Since Gray received the treatment, 31 other sickle cell patients were given the same treatment. All 31 patients are now symptom-free, according to the American Society of Hematology. These results are encouraging. However, CRISPR is far from a perfected science. Detailed research is required before CRISPR can be offered as a solution to chronic disease.
“Guide RNAs are a very small stretch of sequence, but remember that your genome has a billion bases,” Szeto said. “So you may have off-targets that create unnecessary or unwanted cleavage.”
Guide RNAs are small fragments of RNA that enable the CRISPR associated enzyme to cleave the desired DNA segment. The problem remains that in the billions of bases in our genome, more than one region may be recognized by the enzyme, resulting in unintended cleavage.
“The drawback is really the search to understand how we can generate specificity in terms of the enzyme targeting a specific region of the genome,” Szeto said.
Over time, research has uncovered a lot about sickle cell anemia. Even so, we are just beginning to see the results.
“There’s a difference between animal models and the application in human trials,” Szeto said.

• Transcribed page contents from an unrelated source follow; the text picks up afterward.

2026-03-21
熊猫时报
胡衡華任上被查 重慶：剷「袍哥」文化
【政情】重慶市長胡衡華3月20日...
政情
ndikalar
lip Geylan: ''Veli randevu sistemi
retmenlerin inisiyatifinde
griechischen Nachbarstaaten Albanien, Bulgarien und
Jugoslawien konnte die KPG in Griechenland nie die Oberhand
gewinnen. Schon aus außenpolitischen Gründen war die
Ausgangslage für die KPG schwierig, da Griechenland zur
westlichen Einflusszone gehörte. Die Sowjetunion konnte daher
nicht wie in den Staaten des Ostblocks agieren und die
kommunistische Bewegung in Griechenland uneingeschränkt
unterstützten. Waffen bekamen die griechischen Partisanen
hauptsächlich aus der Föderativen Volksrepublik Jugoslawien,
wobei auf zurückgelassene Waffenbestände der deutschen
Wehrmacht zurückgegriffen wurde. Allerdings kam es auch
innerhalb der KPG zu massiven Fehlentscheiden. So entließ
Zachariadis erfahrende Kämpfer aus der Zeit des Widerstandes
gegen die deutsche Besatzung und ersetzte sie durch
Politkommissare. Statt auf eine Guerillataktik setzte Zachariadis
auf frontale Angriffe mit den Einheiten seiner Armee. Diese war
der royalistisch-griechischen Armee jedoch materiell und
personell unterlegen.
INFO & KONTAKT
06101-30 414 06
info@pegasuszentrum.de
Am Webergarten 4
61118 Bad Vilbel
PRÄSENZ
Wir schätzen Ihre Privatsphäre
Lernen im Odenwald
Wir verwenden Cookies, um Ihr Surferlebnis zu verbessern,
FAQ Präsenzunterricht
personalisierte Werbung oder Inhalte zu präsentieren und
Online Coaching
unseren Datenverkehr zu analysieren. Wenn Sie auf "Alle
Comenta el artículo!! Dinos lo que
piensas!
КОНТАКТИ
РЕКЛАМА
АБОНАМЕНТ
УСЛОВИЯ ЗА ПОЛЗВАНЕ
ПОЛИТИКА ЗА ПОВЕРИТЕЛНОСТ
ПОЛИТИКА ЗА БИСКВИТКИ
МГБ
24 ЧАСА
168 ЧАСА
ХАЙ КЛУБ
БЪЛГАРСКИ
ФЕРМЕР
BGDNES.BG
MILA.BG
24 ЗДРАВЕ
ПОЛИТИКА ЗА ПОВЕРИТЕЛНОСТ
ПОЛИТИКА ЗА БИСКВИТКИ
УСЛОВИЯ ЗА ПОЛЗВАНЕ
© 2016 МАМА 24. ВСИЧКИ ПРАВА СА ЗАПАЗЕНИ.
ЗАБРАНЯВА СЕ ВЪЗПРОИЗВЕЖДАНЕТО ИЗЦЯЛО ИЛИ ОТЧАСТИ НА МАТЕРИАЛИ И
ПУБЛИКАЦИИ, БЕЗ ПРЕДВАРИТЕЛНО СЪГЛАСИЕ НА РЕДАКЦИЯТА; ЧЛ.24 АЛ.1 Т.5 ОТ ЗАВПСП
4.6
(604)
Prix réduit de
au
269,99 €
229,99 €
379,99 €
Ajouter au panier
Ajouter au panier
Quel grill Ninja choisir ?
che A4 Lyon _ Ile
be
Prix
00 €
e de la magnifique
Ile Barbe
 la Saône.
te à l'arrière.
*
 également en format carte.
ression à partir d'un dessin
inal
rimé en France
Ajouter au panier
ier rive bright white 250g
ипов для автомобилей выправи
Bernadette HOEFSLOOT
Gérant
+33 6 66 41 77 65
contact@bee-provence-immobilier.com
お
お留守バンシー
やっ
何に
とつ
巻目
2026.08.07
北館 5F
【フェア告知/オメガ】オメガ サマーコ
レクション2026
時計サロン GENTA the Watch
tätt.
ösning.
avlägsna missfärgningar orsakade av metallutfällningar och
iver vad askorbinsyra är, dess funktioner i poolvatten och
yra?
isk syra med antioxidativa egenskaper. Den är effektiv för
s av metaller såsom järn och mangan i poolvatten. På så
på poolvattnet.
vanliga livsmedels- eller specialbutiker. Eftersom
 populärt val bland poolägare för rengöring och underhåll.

“When you apply CRISPR to human clinical studies, you have to create a system that tests the specificity. You test many, many different overlapping sequences within the region you are targeting to see which gives you the highest specificity before you actually take it into a clinical trial.”
This is where CRISPR sees perhaps its greatest disadvantage.
“In theory it is a very good advancement in medicine, but who can afford that?” Szeto said.
Looking beyond the practical concerns of CRISPR, other ethics-based questions arise.
“There are ethical concerns with CRISPR because we are dealing with human genes that can then be passed down to other generations,” said Valeria Molina, senior biomedical science major.
CRISPR has encountered much controversy over its potential in reproduction. Its ability to alter genes could enable CRISPR to “design babies” based on desired characteristics. This would allow parents to change hair color, eye color or any other trait of their children.
“That used to be a fantasy, but with the precision of CRISPR people are beginning to worry that this could one day happen,” Szeto said.
Trait selection is just the tip of the iceberg of the ethical dilemmas presented by CRISPR.
“You could create an army of superhuman soldiers so that their mentality is no longer afraid of dying,” Szeto said. “Their mission is just to kill. Suddenly, you don’t have to send your brother or your father or someone you know to the battlefield, just somebody out of the lab.”
Despite ethical concerns, CRISPR provides hope to those struggling with chronic genetic disorders.
“When you are weighing the risk, if you have an incurable disease, you are going to die from it,” Szeto said. “Then even a 10-15% chance is still better than nothing.”